In 1992, following a debilitating and extended bout with tendonitis in my wrists, I was no longer able to spend hours at a time working at fine lettering with steel nibs and pen holders. Turning to brushes and watercolor painting as a creative outlet, initially I taught myself basic watercolor techniques through Michael Crespo’s fine course in book form, Watercolor Day by Day, and later Jeffrey Camp’s Paint: A Manual of Pictorial Thought and Practical Advice. In his book, Camp placed looking at the world and copying from the great painters – including Rubens, Van Gogh, Bonnard, Hockney, Picasso – at the center of learning to paint. I continue to gain much from studying and copying works of great masters. It is a challenging, as well as pleasant opportunity to spend quiet, intimate time with an artist, like getting acquainted over a cup of coffee or tea.

At about the same time that I took up watercolors, I started to work as a Spanish language medical interpreter. I gained a new appreciation for the reproductions of paintings and prints that hung in public areas throughout the hospital where I worked. The presence of these spots of beauty, expressions of artistic sensibility, creative energy, the human spirit, served as an anchor and a levee in the midst of great anguish, suffering and tedium.

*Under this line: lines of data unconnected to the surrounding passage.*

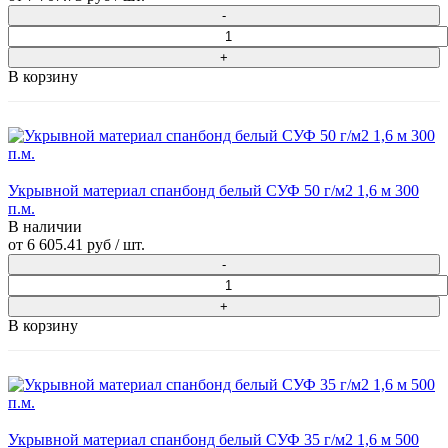
В корзину
Укрывной материал спанбонд белый СУФ 50 г/м2 1,6 м 300
п.м.
В наличии
от
6 605.41 руб
/ шт.
В корзину
Укрывной материал спанбонд белый СУФ 35 г/м2 1,6 м 500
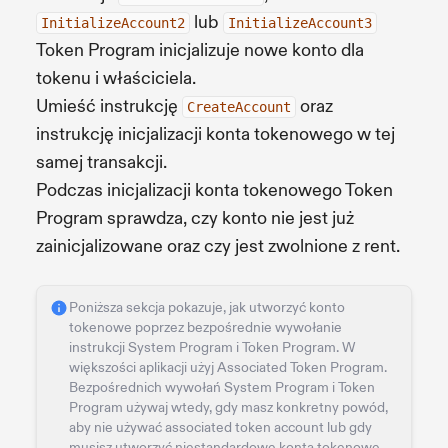
lub
InitializeAccount2
InitializeAccount3
Token Program inicjalizuje nowe konto dla
tokenu i właściciela.
Umieść instrukcję
oraz
CreateAccount
instrukcję inicjalizacji konta tokenowego w tej
samej transakcji.
Podczas inicjalizacji konta tokenowego Token
Program sprawdza, czy konto nie jest już
zainicjalizowane oraz czy jest zwolnione z rent.
Poniższa sekcja pokazuje, jak utworzyć konto
tokenowe poprzez bezpośrednie wywołanie
instrukcji System Program i Token Program. W
większości aplikacji użyj Associated Token Program.
Bezpośrednich wywołań System Program i Token
Program używaj wtedy, gdy masz konkretny powód,
aby nie używać associated token account lub gdy
musisz utworzyć niestandardowe konta tokenowe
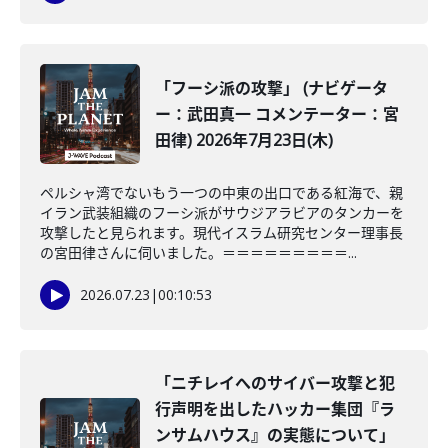
「フーシ派の攻撃」 (ナビゲータ
ー：武田真一 コメンテーター：宮
田律) 2026年7月23日(木)
ペルシャ湾でないもう一つの中東の出口である紅海で、親
イラン武装組織のフーシ派がサウジアラビアのタンカーを
攻撃したと見られます。現代イスラム研究センター理事長
の宮田律さんに伺いました。＝＝＝＝＝＝＝＝＝...
2026.07.23
|
00:10:53
「ニチレイへのサイバー攻撃と犯
行声明を出したハッカー集団『ラ
ンサムハウス』の実態について」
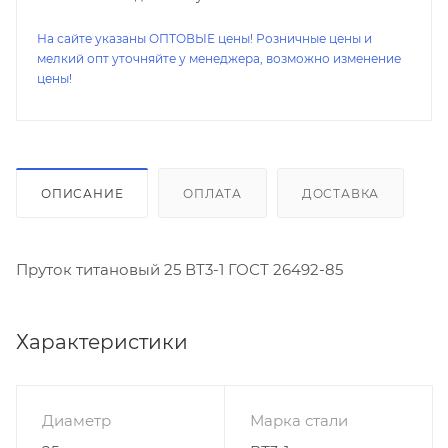
На сайте указаны ОПТОВЫЕ цены! Розничные цены и
мелкий опт уточняйте у менеджера, возможно изменение
цены!
ОПИСАНИЕ
ОПЛАТА
ДОСТАВКА
Пруток титановый 25 ВТ3-1 ГОСТ 26492-85
Характеристики
Диаметр
Марка стали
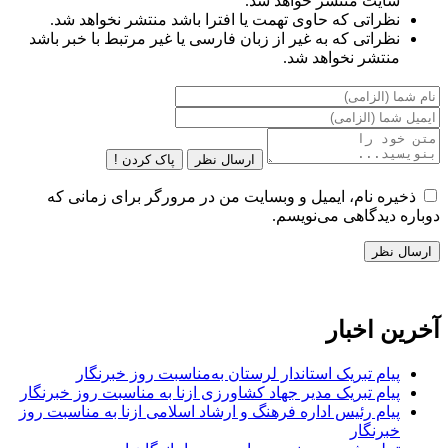
سایت منتشر خواهد شد.
نظراتی که حاوی تهمت یا افترا باشد منتشر نخواهد شد.
نظراتی که به غیر از زبان فارسی یا غیر مرتبط با خبر باشد
منتشر نخواهد شد.
ارسال نظر
پاک کردن !
ذخیره نام، ایمیل و وبسایت من در مرورگر برای زمانی که
دوباره دیدگاهی می‌نویسم.
آخرین اخبار
پیام تبریک استاندار لرستان به‌مناسبت روز خبرنگار
پیام تبریک مدیر جهاد کشاورزی ازنا به مناسبت روز خبرنگار
پیام رئیس اداره فرهنگ و ارشاد اسلامی ازنا به مناسبت روز
خبرنگار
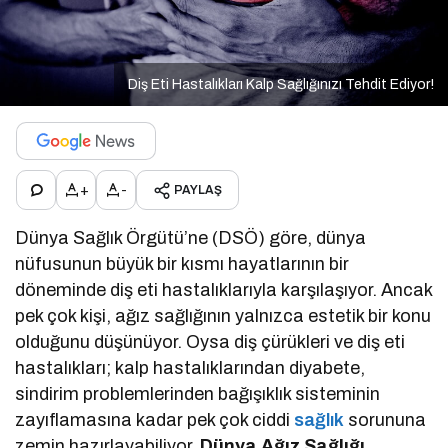
Diş Eti Hastalıkları Kalp Sağlığınızı Tehdit Ediyor!
+
-
PAYLAŞ
Dünya Sağlık Örgütü’ne (DSÖ) göre, dünya
nüfusunun büyük bir kısmı hayatlarının bir
döneminde diş eti hastalıklarıyla karşılaşıyor. Ancak
pek çok kişi, ağız sağlığının yalnızca estetik bir konu
olduğunu düşünüyor. Oysa diş çürükleri ve diş eti
hastalıkları; kalp hastalıklarından diyabete,
sindirim problemlerinden bağışıklık sisteminin
zayıflamasına kadar pek çok ciddi
sağlık
sorununa
zemin hazırlayabiliyor.
Dünya Ağız Sağlığı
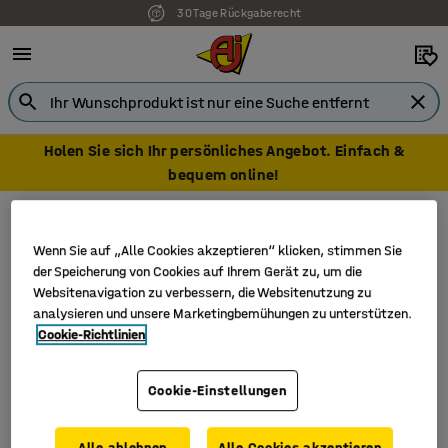
30 Tage Rückgaberecht
Holen Sie sich Ihr persönliches Angebot. Einfach &
bequem online!
Schränke
Schränke zur Aufbewahrung von Kissen und Decken
Schränke zur Aufbewahrung von Kissen und
Wenn Sie auf „Alle Cookies akzeptieren“ klicken, stimmen Sie
Decken
der Speicherung von Cookies auf Ihrem Gerät zu, um die
Websitenavigation zu verbessern, die Websitenutzung zu
analysieren und unsere Marketingbemühungen zu unterstützen.
Cookie-Richtlinien
Filter
Sortieren
Cookie-Einstellungen
2 Produkte
Alle ablehnen
Alle Cookies akzeptieren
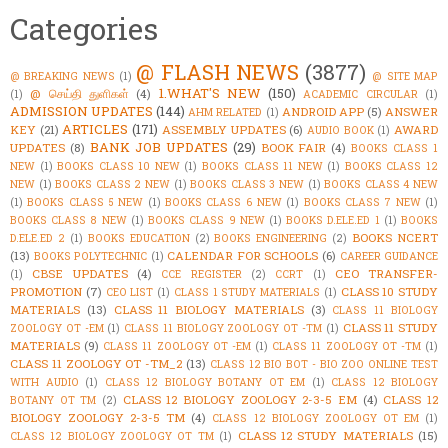
Categories
@ FLASH NEWS
(3877)
@ BREAKING NEWS
(1)
@ SITE MAP
1.WHAT'S NEW
(150)
@ செய்தி துளிகள்
(4)
(1)
ACADEMIC CIRCULAR
(1)
ADMISSION UPDATES
(144)
ANDROID APP
(5)
ANSWER
AHM RELATED
(1)
ARTICLES
(171)
KEY
(21)
ASSEMBLY UPDATES
(6)
AWARD
AUDIO BOOK
(1)
BANK JOB UPDATES
(29)
UPDATES
(8)
BOOK FAIR
(4)
BOOKS CLASS 1
NEW
(1)
BOOKS CLASS 10 NEW
(1)
BOOKS CLASS 11 NEW
(1)
BOOKS CLASS 12
NEW
(1)
BOOKS CLASS 2 NEW
(1)
BOOKS CLASS 3 NEW
(1)
BOOKS CLASS 4 NEW
(1)
BOOKS CLASS 5 NEW
(1)
BOOKS CLASS 6 NEW
(1)
BOOKS CLASS 7 NEW
(1)
BOOKS CLASS 8 NEW
(1)
BOOKS CLASS 9 NEW
(1)
BOOKS D.ELE.ED 1
(1)
BOOKS
BOOKS NCERT
D.ELE.ED 2
(1)
BOOKS EDUCATION
(2)
BOOKS ENGINEERING
(2)
(13)
CALENDAR FOR SCHOOLS
(6)
BOOKS POLYTECHNIC
(1)
CAREER GUIDANCE
CBSE UPDATES
(4)
CEO TRANSFER-
(1)
CCE REGISTER
(2)
CCRT
(1)
PROMOTION
(7)
CLASS 10 STUDY
CEO LIST
(1)
CLASS 1 STUDY MATERIALS
(1)
MATERIALS
(13)
CLASS 11 BIOLOGY MATERIALS
(3)
CLASS 11 BIOLOGY
CLASS 11 STUDY
ZOOLOGY OT -EM
(1)
CLASS 11 BIOLOGY ZOOLOGY OT -TM
(1)
MATERIALS
(9)
CLASS 11 ZOOLOGY OT -EM
(1)
CLASS 11 ZOOLOGY OT -TM
(1)
CLASS 11 ZOOLOGY OT -TM_2
(13)
CLASS 12 BIO BOT - BIO ZOO ONLINE TEST
WITH AUDIO
(1)
CLASS 12 BIOLOGY BOTANY OT EM
(1)
CLASS 12 BIOLOGY
CLASS 12 BIOLOGY ZOOLOGY 2-3-5 EM
(4)
CLASS 12
BOTANY OT TM
(2)
BIOLOGY ZOOLOGY 2-3-5 TM
(4)
CLASS 12 BIOLOGY ZOOLOGY OT EM
(1)
CLASS 12 STUDY MATERIALS
(15)
CLASS 12 BIOLOGY ZOOLOGY OT TM
(1)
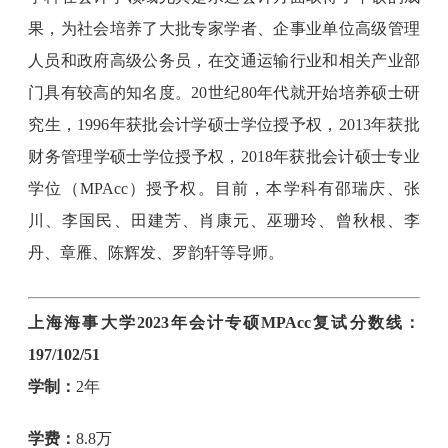
果，为社会培养了大批专家学者、企事业单位高级管理
人员和政府高级公务员，在交通运输行业和相关产业部
门具有较高的知名度。20世纪80年代就开始培养硕士研
究生，1996年获批会计学硕士学位授予权，2013年获批
财务管理学硕士学位授予权，2018年获批会计硕士专业
学位（MPAcc）授予权。目前，本学科有邵瑞庆、张
川、李国民、田建芳、肖康元、巫珊玲、曾秋根、李
丹、章雁、陈辉发、罗韵轩等导师。
上海海事大学2023年会计专硕MPAcc复试分数线：
197/102/51
学制：
2年
学费：
8.8万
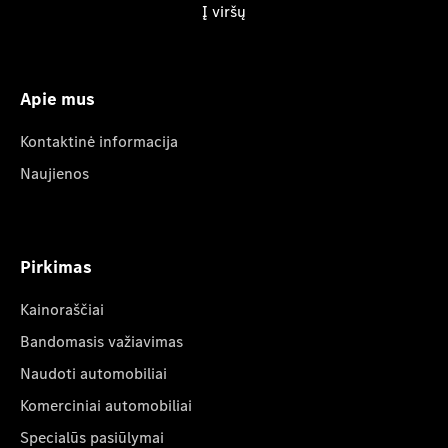
Į viršų
Apie mus
Kontaktinė informacija
Naujienos
Pirkimas
Kainoraščiai
Bandomasis važiavimas
Naudoti automobiliai
Komerciniai automobiliai
Specialūs pasiūlymai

Perhaps because of the constant exposure to pain and a more urgent sense of the fleeting nature of time, I turned to painting in watercolors as a means of paying attention, staying present, and observing carefully the things around me. When I travel, I carry a sketchbook, scribble notes, make little painted sketches, and buy postcards that depict what I can’t capture with a pen, pencil or brush. It’s a lovely and quiet means to remain aware and later recall a day, a place, a moment gone by.